Tuesday, January 13, 2009

Federalism is still a hot issue, but Biden didn't discuss it with anyone !

Iraqi media paid a lot of attention to this part of reported remarks in a Reuters interview by Ammar AlHakim, son and heir-apparent of the head of the SupremeCouncil:
The decision to contest the elections separately from Dawa stemmed from disagreement over regional autonomy, Hakim said.

"There are many readings and opinions on the role of the provincial councils. ISCI has an understanding ... that these councils should have greater powers and budgets for development and reconstruction."
because it was apparently the first time that leadership of either party had spelled out the relationship between that rift and the federalism/autonomy issue.
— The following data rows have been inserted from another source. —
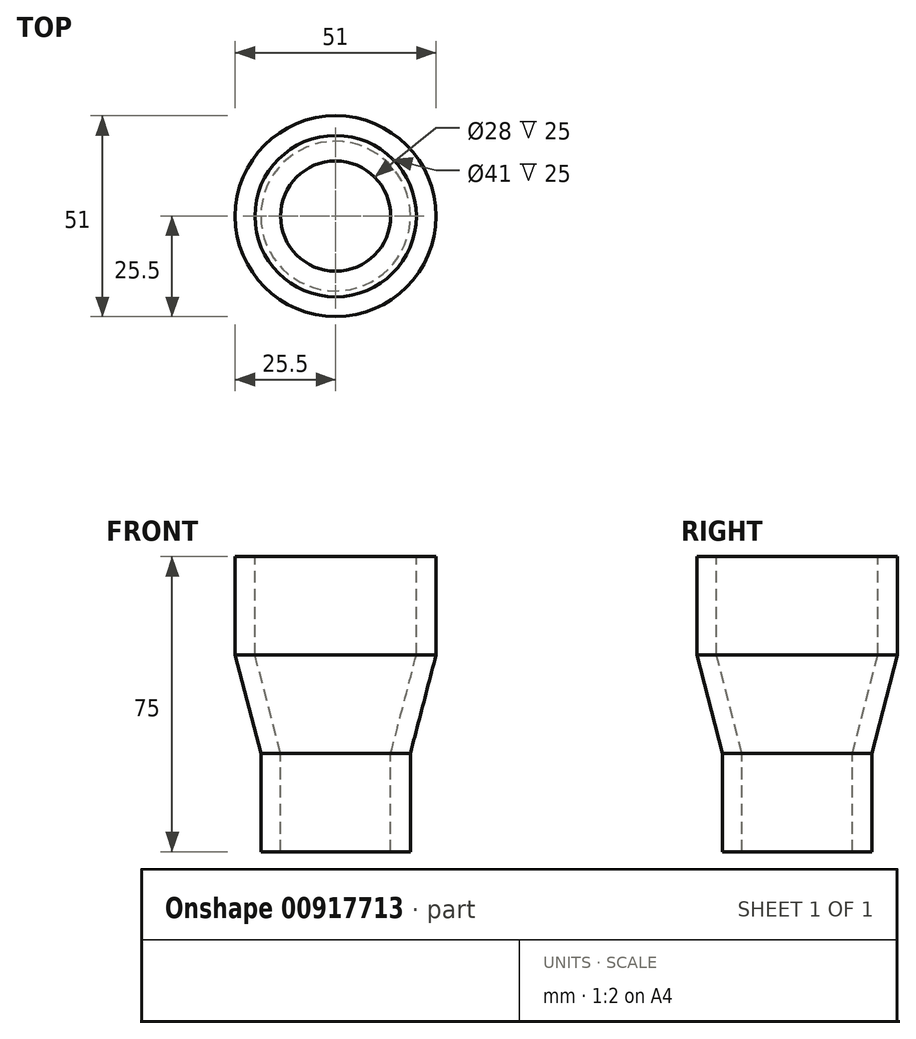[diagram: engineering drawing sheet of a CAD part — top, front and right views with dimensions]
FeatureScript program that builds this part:
annotation { "Feature Type Name" : "Feature", "Feature Type Description" : "" }
export const myFeature = defineFeature(function(context is Context, id is Id, definition is map)
    precondition{}
    {
        {
            var Q0;
            Q0=qCreatedBy(makeId("Front.planeOp"),FACE);
            var sketch = newSketch(context, id + "F0", { "sketchPlane" : qUnion([Q0])});
            skLineSegment(sketch, "E0", {"start": v(0, 63.06) * mm, "end": v(0, -56.94) * mm, "construction": true});
            skPoint(sketch, "E1", {"position": v(-14, -25) * mm});
            skPoint(sketch, "E2", {"position": v(-19, -25) * mm});
            skPoint(sketch, "E3", {"position": v(-19, 0) * mm});
            skPoint(sketch, "E4", {"position": v(-14, 0) * mm});
            skPoint(sketch, "E5", {"position": v(-25.5, 25) * mm});
            skPoint(sketch, "E6", {"position": v(-20.5, 25) * mm});
            skPoint(sketch, "E7", {"position": v(-25.5, 50) * mm});
            skPoint(sketch, "E8", {"position": v(-20.5, 50) * mm});
            skPoint(sketch, "E9", {"position": v(0, 0) * mm});
            skLineSegment(sketch, "E10", {"start": v(-25.5, 50) * mm, "end": v(-25.5, 25) * mm});
            skLineSegment(sketch, "E11", {"start": v(-25.5, 25) * mm, "end": v(-19, 0) * mm});
            skLineSegment(sketch, "E12", {"start": v(-19, 0) * mm, "end": v(-19, -25) * mm});
            skLineSegment(sketch, "E13", {"start": v(-19, -25) * mm, "end": v(-14, -25) * mm});
            skLineSegment(sketch, "E14", {"start": v(-14, -25) * mm, "end": v(-14, 0) * mm});
            skLineSegment(sketch, "E15", {"start": v(-14, 0) * mm, "end": v(-20.5, 25) * mm});
            skLineSegment(sketch, "E16", {"start": v(-20.5, 25) * mm, "end": v(-20.5, 50) * mm});
            skLineSegment(sketch, "E17", {"start": v(-20.5, 50) * mm, "end": v(-25.5, 50) * mm});
            skSolve(sketch);
        }
        {
            var Q0;
            Q0=makeQuery(id+"F0.imprint","IMPRINT",FACE,{"disambiguationData":[TD([[makeQuery(id+"F0.imprint","IMPRINT",EDGE,{"derivedFrom":sQuery(id+"F0.wireOp",EDGE,"E10")}),1.0]])]});
            var Q1;
            Q1=sQuery(id+"F0.wireOp",EDGE,"E0");
            revolve(context, id + "F1", {"surfaceOperationType" : NewSurfaceOperationType.NEW, "entities" : qUnion([Q0]), "axis" : qUnion([Q1]), "revolveType" : RevolveType.FULL});
        }
    });
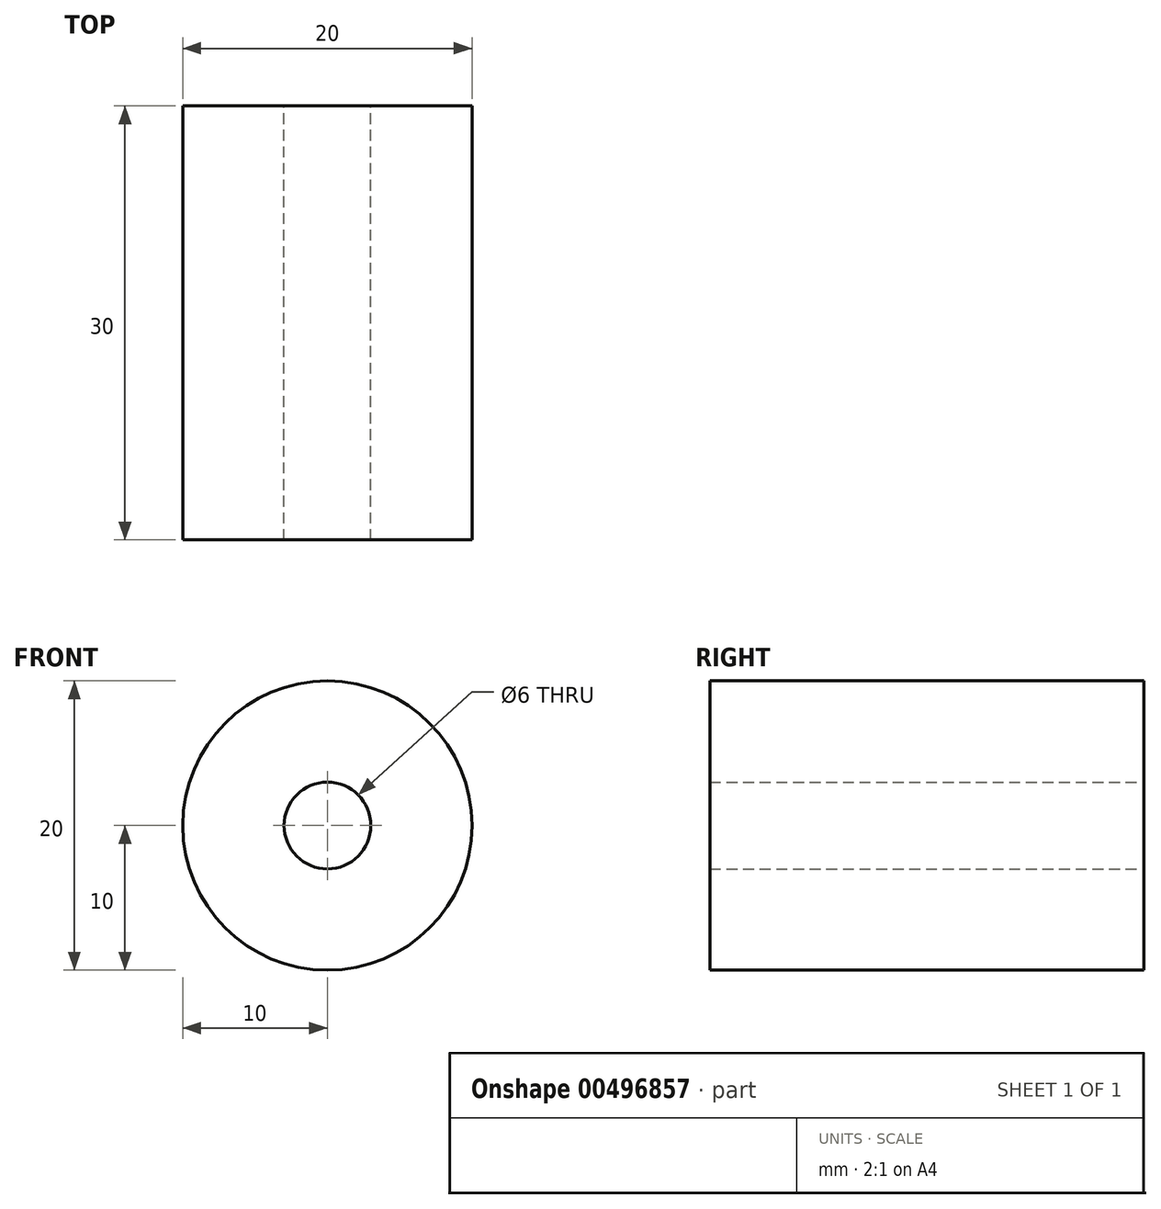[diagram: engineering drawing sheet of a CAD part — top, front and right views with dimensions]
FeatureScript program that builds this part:
annotation { "Feature Type Name" : "Feature", "Feature Type Description" : "" }
export const myFeature = defineFeature(function(context is Context, id is Id, definition is map)
    precondition{}
    {
        {
            var Q0;
            Q0=qCreatedBy(makeId("Front.planeOp"),FACE);
            var sketch = newSketch(context, id + "F0", { "sketchPlane" : qUnion([Q0])});
            skCircle(sketch, "E0", {"center": v(0, 0) * mm, "radius": 3 * mm});
            skCircle(sketch, "E1", {"center": v(0, 0) * mm, "radius": 10 * mm});
            skSolve(sketch);
        }
        {
            var Q0;
            Q0=makeQuery(id+"F0.imprint","IMPRINT",FACE,{"disambiguationData":[TD([[makeQuery(id+"F0.imprint","IMPRINT",EDGE,{"derivedFrom":sQuery(id+"F0.wireOp",EDGE,"E0")}),-1.0]])]});
            extrude(context, id + "F1", {"entities" : qUnion([Q0]), "depth" : 30 * mm, "offsetDistance" : 25 * mm});
        }
    });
At the same time, there was a report that the campaign for signatures in support of the one-governate federal-region proposal (not sect-based; seen as partly an attempt to forestall the wider, multi-governate, sect-based SupremeCouncil proposal) are unlikely to reach the required number with less than a week to go before the deadline. And the AlHayat person who reported that added: The Fadhila party (cousin of the Sadrist trend) that had been seen as in support of the one-governate proposal, is now expressing reservations about it.
The Islamic Fadhila party was added to the parties that have expressed reservations about the concept of forming a federal district at the present time. Hasan AlShammari, head of the Fadhila parliamentary bloc, said that the time has not yet come to study the federalism issue. He said the reason his party is taking this position is "the domestic-political and regional repercussions that Iraq is witnessing at the present time."
In the north, Kurdistan region president Barzani fired up the war of words with Maliki in an interview with the LA Times, in which he threatened, according to Iraq-media reports, that the Kurdistan regional government could consider separation from Iraq if Maliki doesn't desist from his campaign to modify the Iraqi constitution in avor of central-government powers. A spokesman for the Sadr trend said this was merely a media ploy to increase pressure on Maliki in the negotiations over the various current Baghdad/Irbil disputes. And an unnamed spokesman for Maliki said the latter's position hasn't changed, and it is that you shouldn't try for stronger regional-government powers at a time when the central-government power is weak, because everything including the regional governments depends on the central government.

Meanwhile, US VP-elect Joseph Biden met with president Talabani and vice-president Adel AbdulMahdi, and also with deputy premier Barham Saleh on Monday, and then with Prime Minister Maliki today (Tuesday), before heading to Kirkuk to meet with local officials there. Needless to say, there are no meaningful reports about what was said in any of these meetings, except that naturally there was no discussion of federalism (the tripartite version of which is known as "the Biden Plan") but rather the topic was implementation of the new bilateral agreement.

So far, unless I have missed something, there are no reports of any Biden meetings with anyone from the July 22 movement, which is the coalition that opposes the semi- or crypto-separatism of the parties whose representatives he did meet with (the two big Kurdish parties and the SupremeCouncil). This at a time when as the various above-noted reports indicate, federalism is in fact still a major issue.